L'importo dei diritti in tutti gli aeroporti aperti al traffico commerciale deve essere determinato, in base alla normativa europea (direttiva 2009/12/CE), in un quadro di libera concorrenza, attraverso il confronto fra gestori e le compagnie operanti nello scalo, sulla base dei modelli tariffari adottati dall'Autorità dei Trasporti e calibrati sul traffico annuo aeroportuale.

In questo quadro è stata istituita, dall'articolo 2, comma 11 della legge n. 350 del 2003, l'addizionale comunale sui diritti di imbarco dei passeggeri, fissata inizialmente nella misura di 1 euro a passeggero imbarcato e successivamente incrementata, con specifica destinazione delle relative somme, nelle misure di seguito indicate, con una serie di interventi legislativi:

  • 1 euro a passeggero dal decreto-legge n. 7 del 2005, successivamente elevato a 3 euro a passeggero dal decreto-legge n. 134 del 2008;
  • 50 centesimi di euro a passeggero a decorrere dall'anno 2007, destinati a ridurre il costo a carico dello Stato del servizio antincendi negli aeroporti;
  • 2 euro a passeggero imbarcato a decorrere dal 1° luglio 2013 (articolo 4, comma 75, della legge n. 92 del 2012), con specifica destinazione di tali somme all'INPS, con versamento da parte dei gestori di servizi aeroportuali con le modalità in uso per la riscossione dei diritti di imbarco e con la previsione che il versamento da parte delle compagnie aeree avvenga entro tre mesi dalla fine del mese in cui sorge l'obbligo (art. 2, comma 48, lett. b), della legge n. 92 del 2012).

La legge di bilancio 2025 (articolo 1, comma 745) ha incrementato, a decorrere dal 1° aprile 2025, di 50 centesimi di euro l'addizionale comunale sui diritti di imbarco dei passeggeri per i voli extra UE con partenza da aeroporti con traffico, nell'anno precedente, superiore a 10 milioni di passeggeri annui.
* * * *
Secondo l'estratto, con quale importo per passeggero imbarcato era stata fissata inizialmente l'addizionale comunale sui diritti di imbarco?

** DATI FORNITI **
* * * *
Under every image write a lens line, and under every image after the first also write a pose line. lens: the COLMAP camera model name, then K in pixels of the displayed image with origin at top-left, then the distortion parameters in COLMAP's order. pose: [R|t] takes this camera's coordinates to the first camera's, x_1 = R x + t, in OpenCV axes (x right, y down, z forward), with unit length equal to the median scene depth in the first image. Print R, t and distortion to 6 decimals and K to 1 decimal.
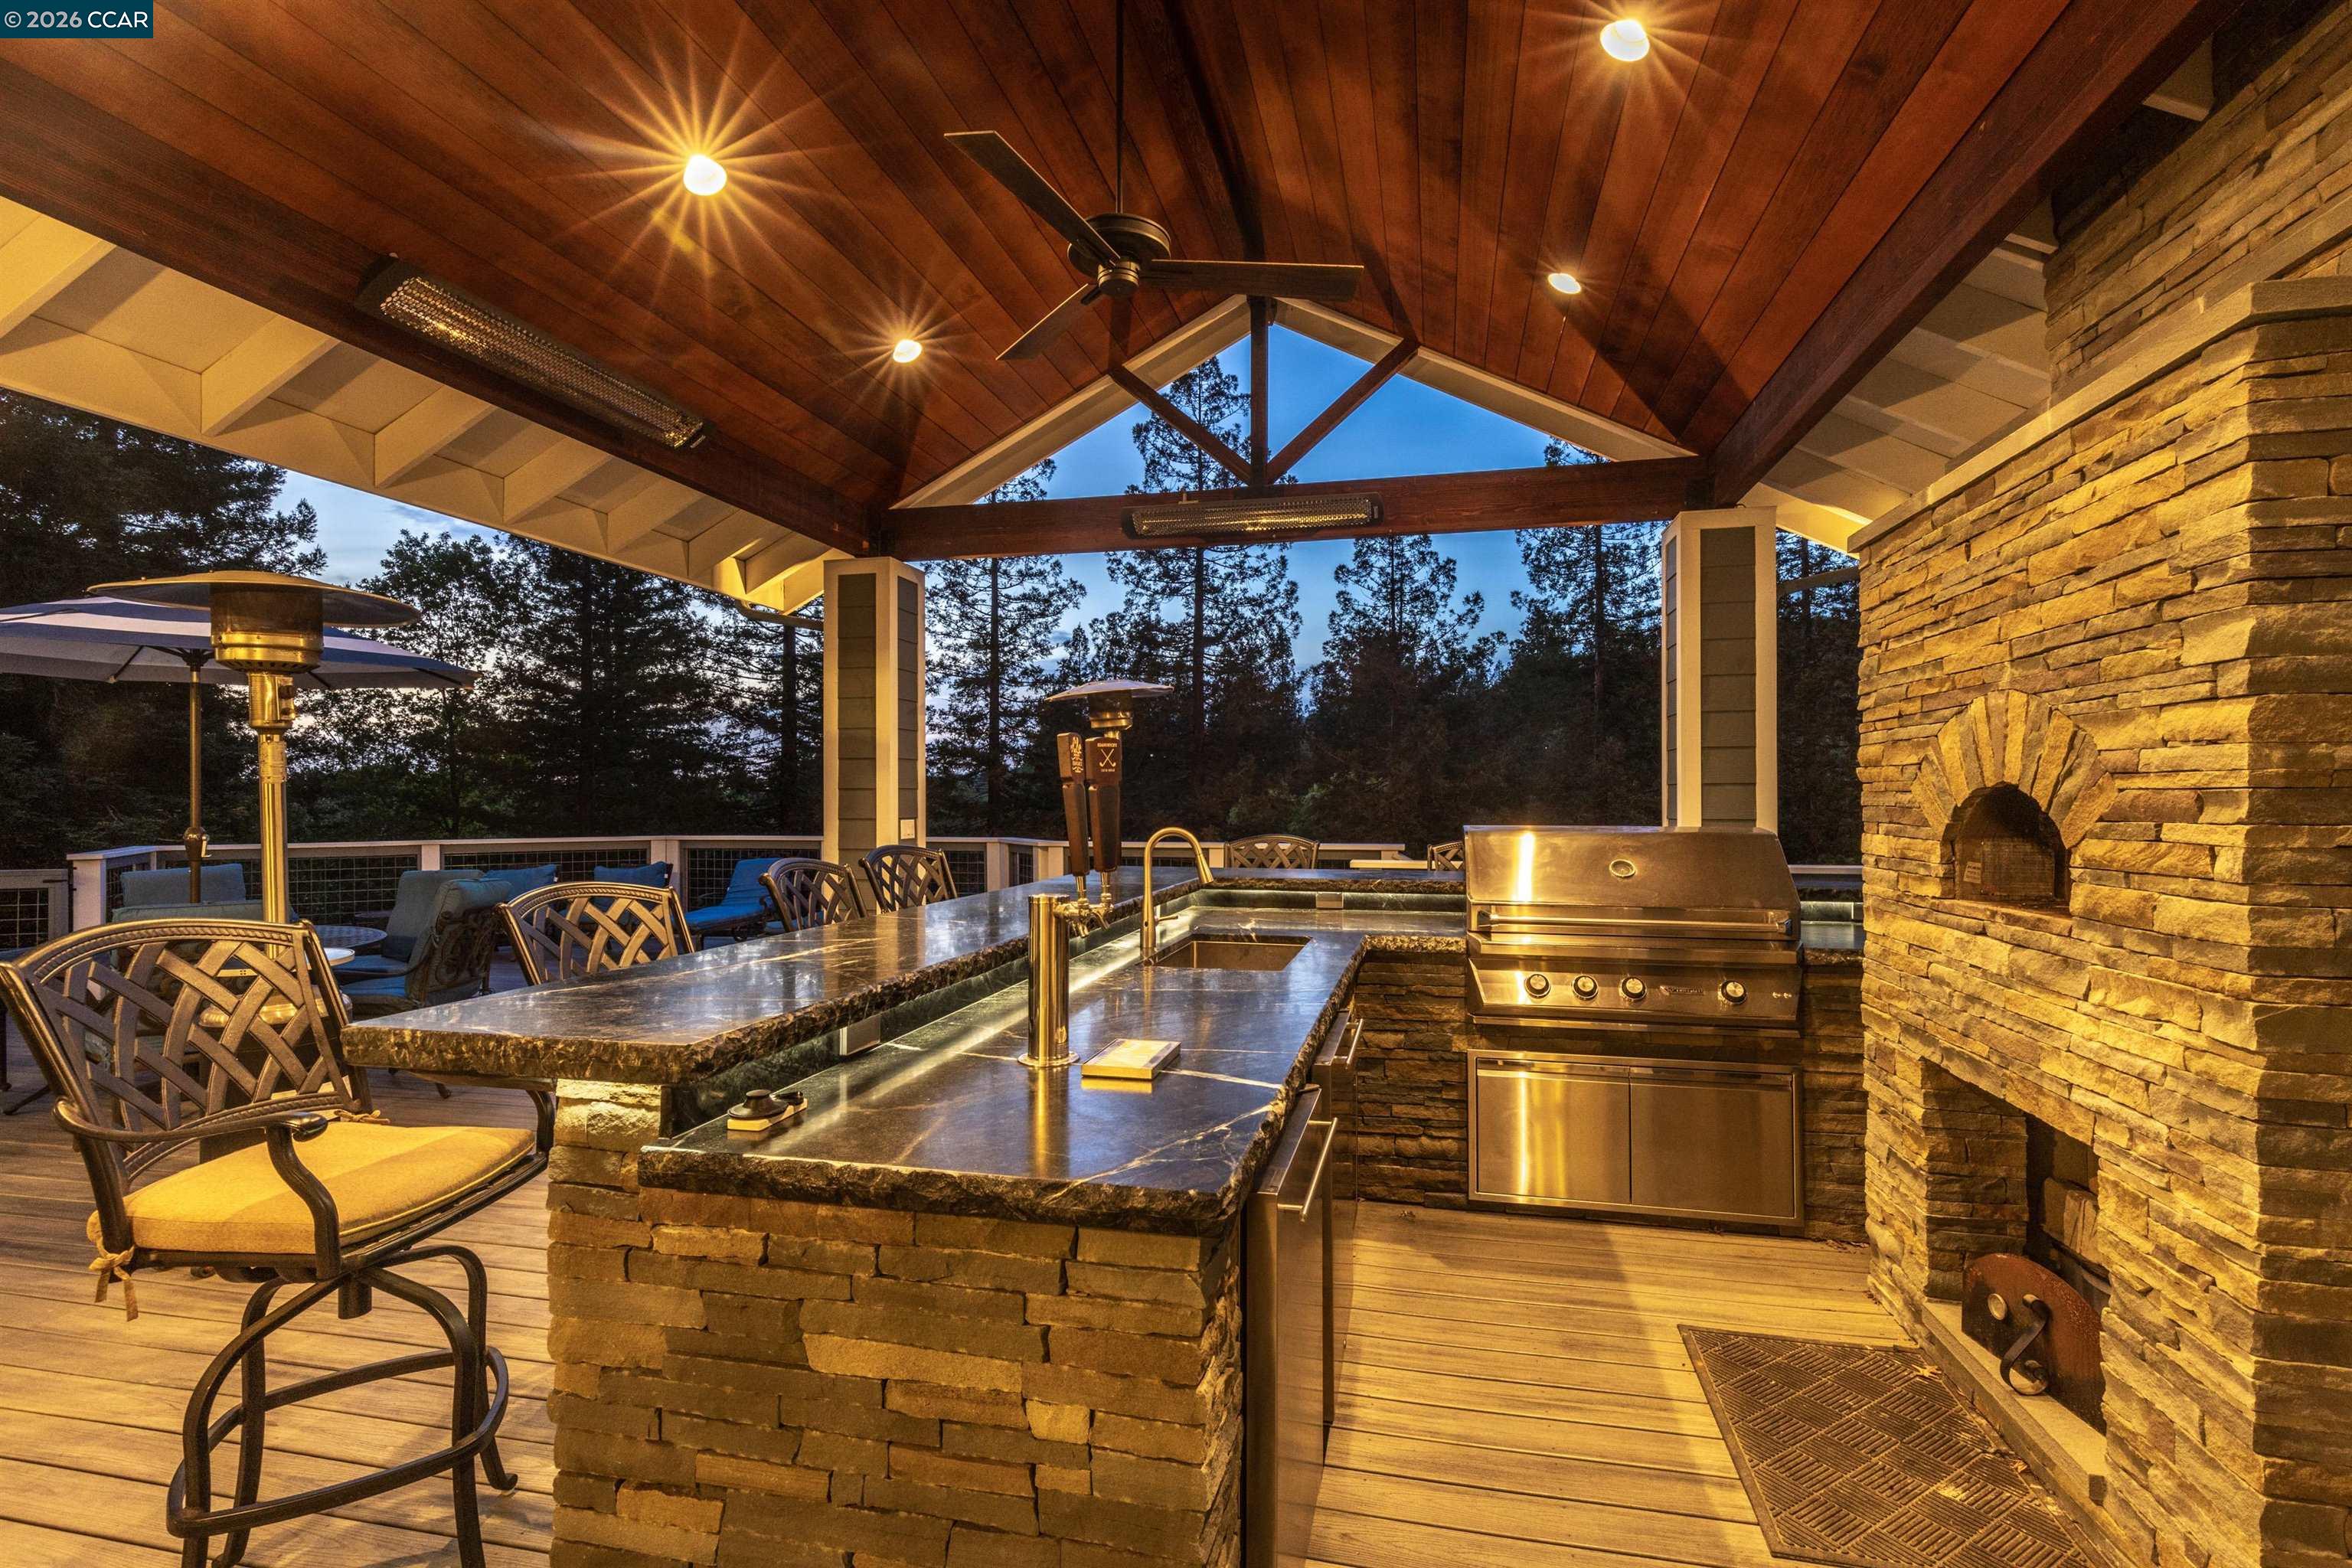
lens RADIAL K [[1072.4, 0, 1183.5], [0, 1072.4, 793.4], [0, 0, 1]] dist [0.016874, 0.000084]
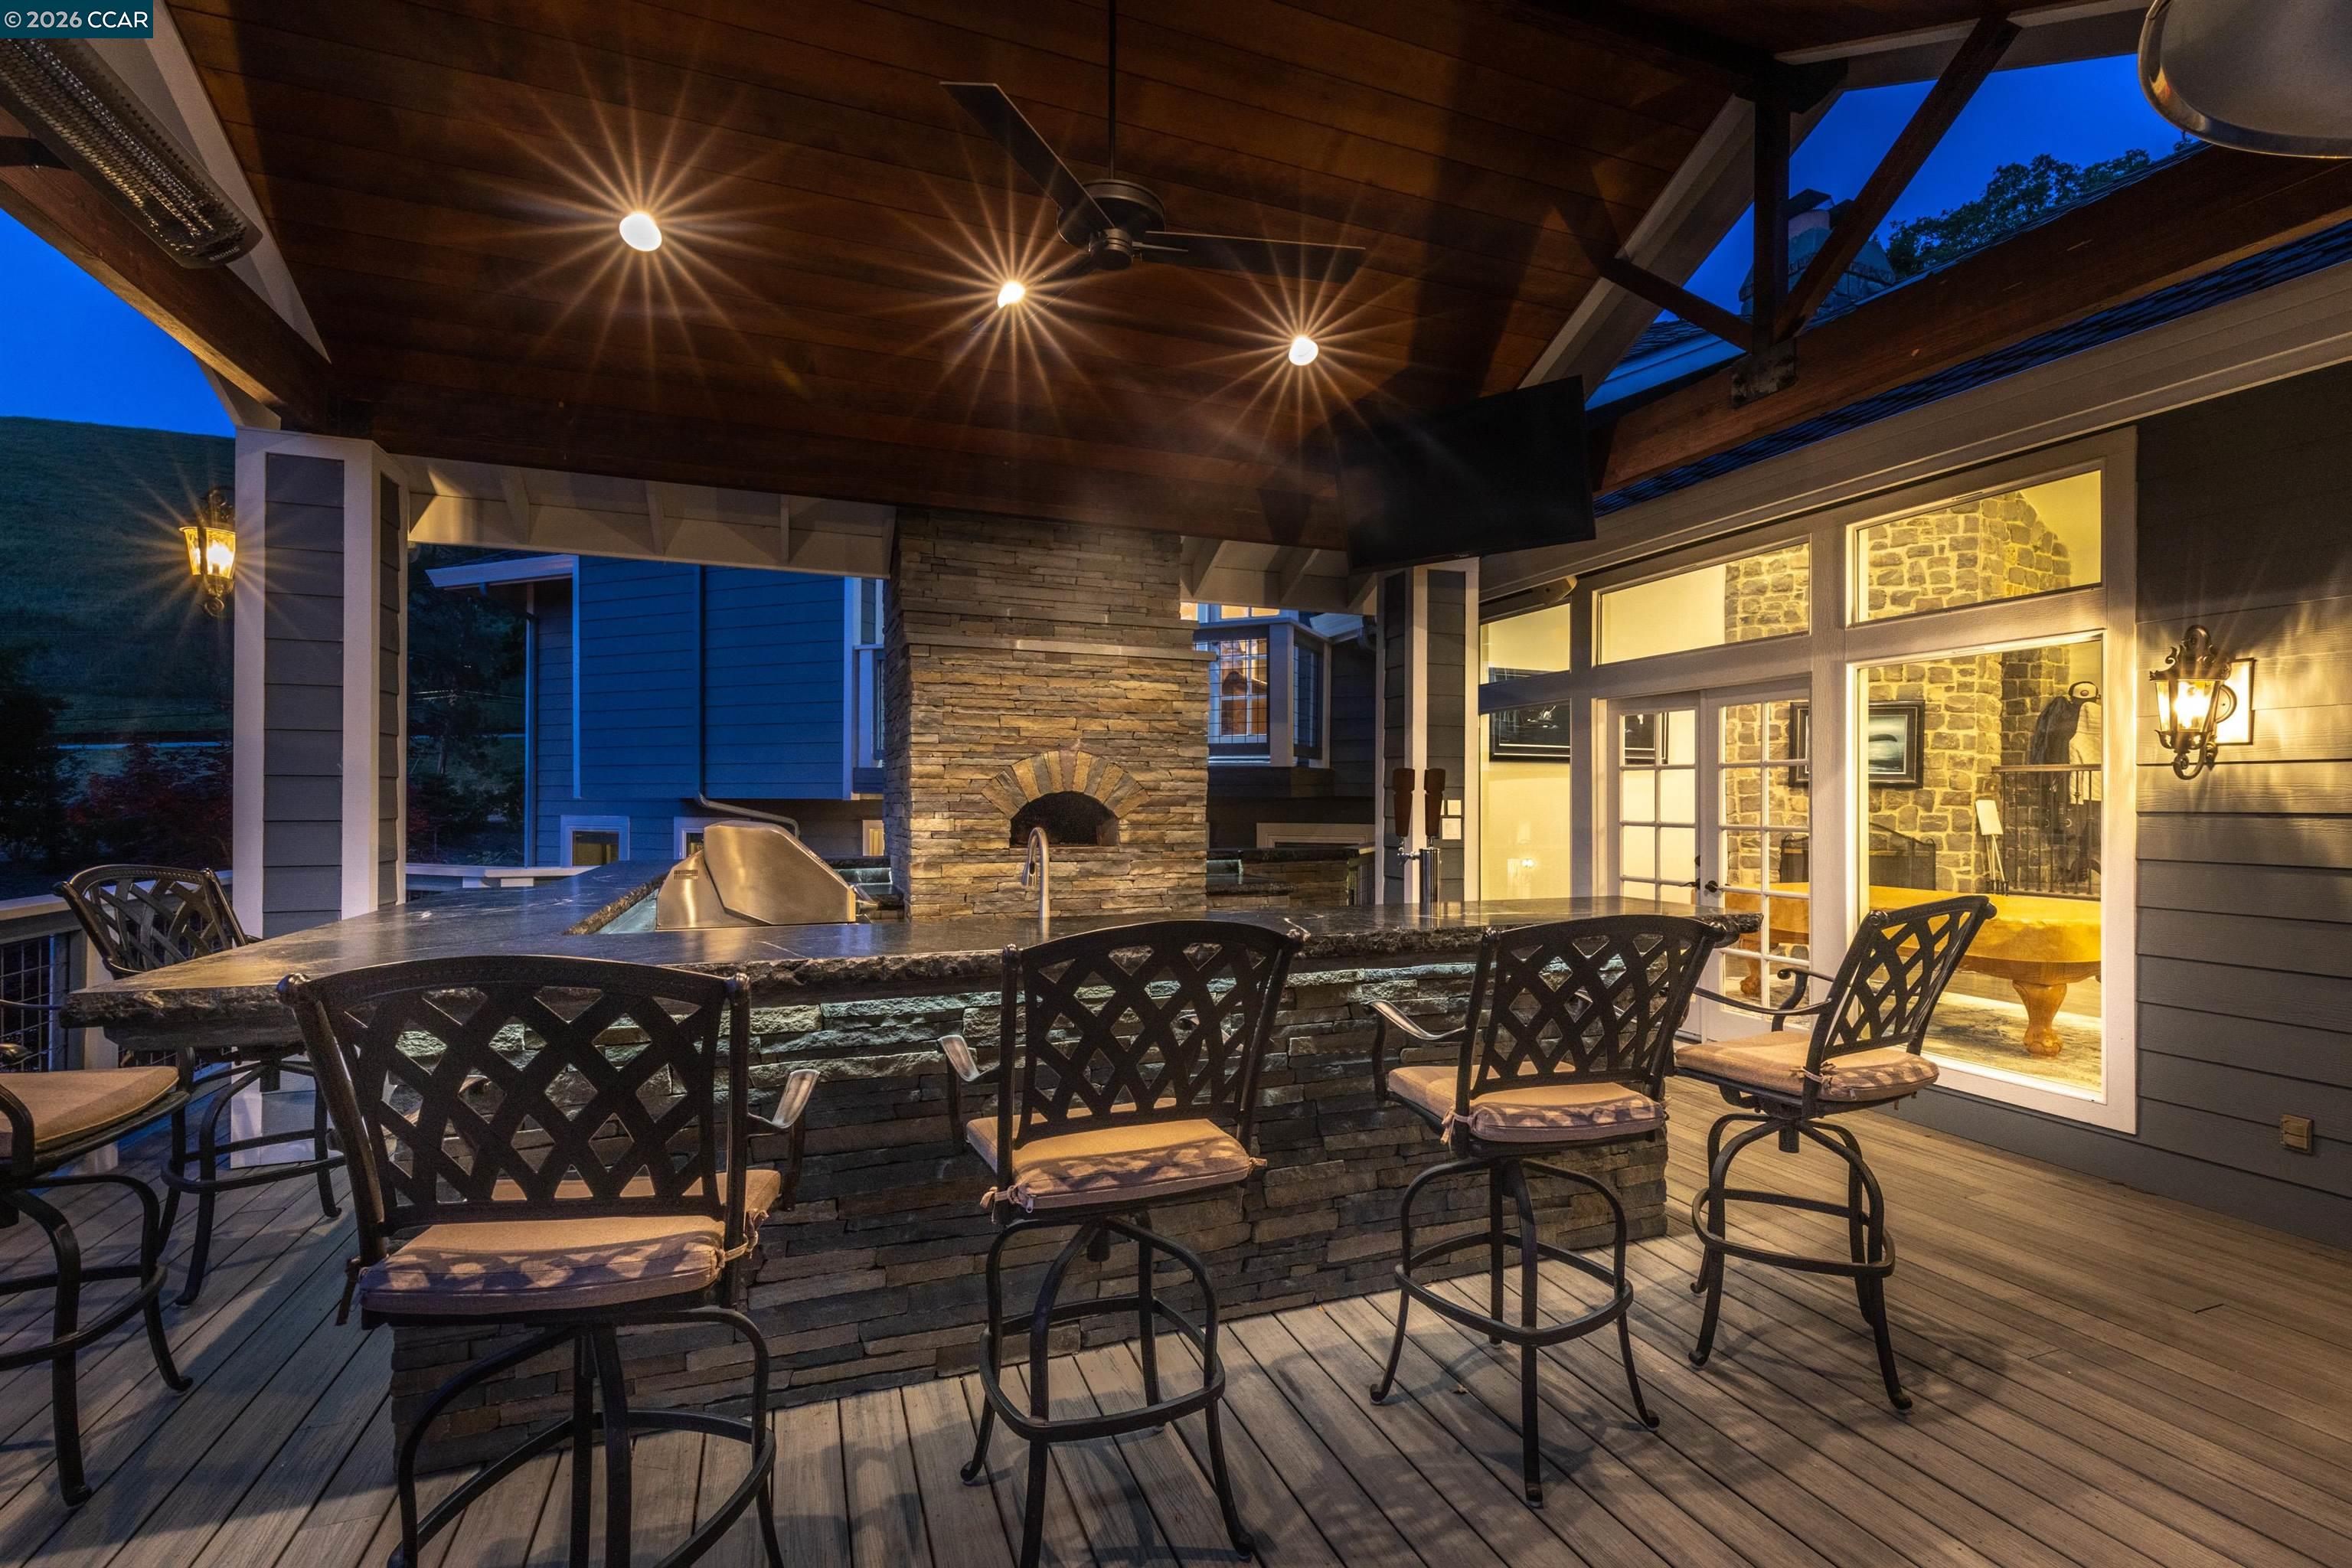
lens RADIAL K [[1072.4, 0, 1183.5], [0, 1072.4, 793.4], [0, 0, 1]] dist [0.016874, 0.000084]
pose [[-0.547983, 0.004110, 0.836479, -1.506111], [-0.007099, 0.999929, -0.009563, 0.017138], [-0.836459, -0.011178, -0.547915, 2.440531]]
* * * *
** COMPITO SVOLTO **
Era stata fissata inizialmente in 1 euro per passeggero imbarcato.